What is expected: Copy out the data that comes next, character for character, and leave the images aside.

Record extracts:
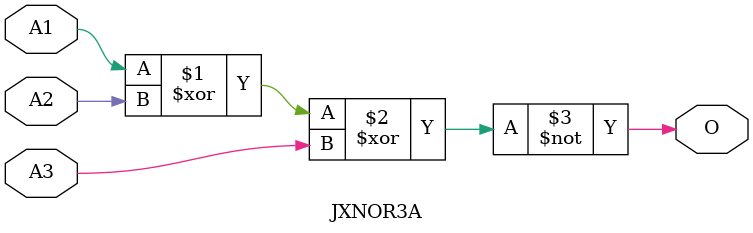
<source format=v>
module JXNOR3A(A1, A2, A3, O);
input   A1;
input   A2;
input   A3;
output  O;
xnor g0(O, A1, A2, A3);
endmodule
</source>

Finished task:
<source format=v>
module JXNOR3A(A1, A2, A3, O);
input   A1;
input   A2;
input   A3;
output  O;
xnor g0(O, A1, A2, A3);
endmodule
</source>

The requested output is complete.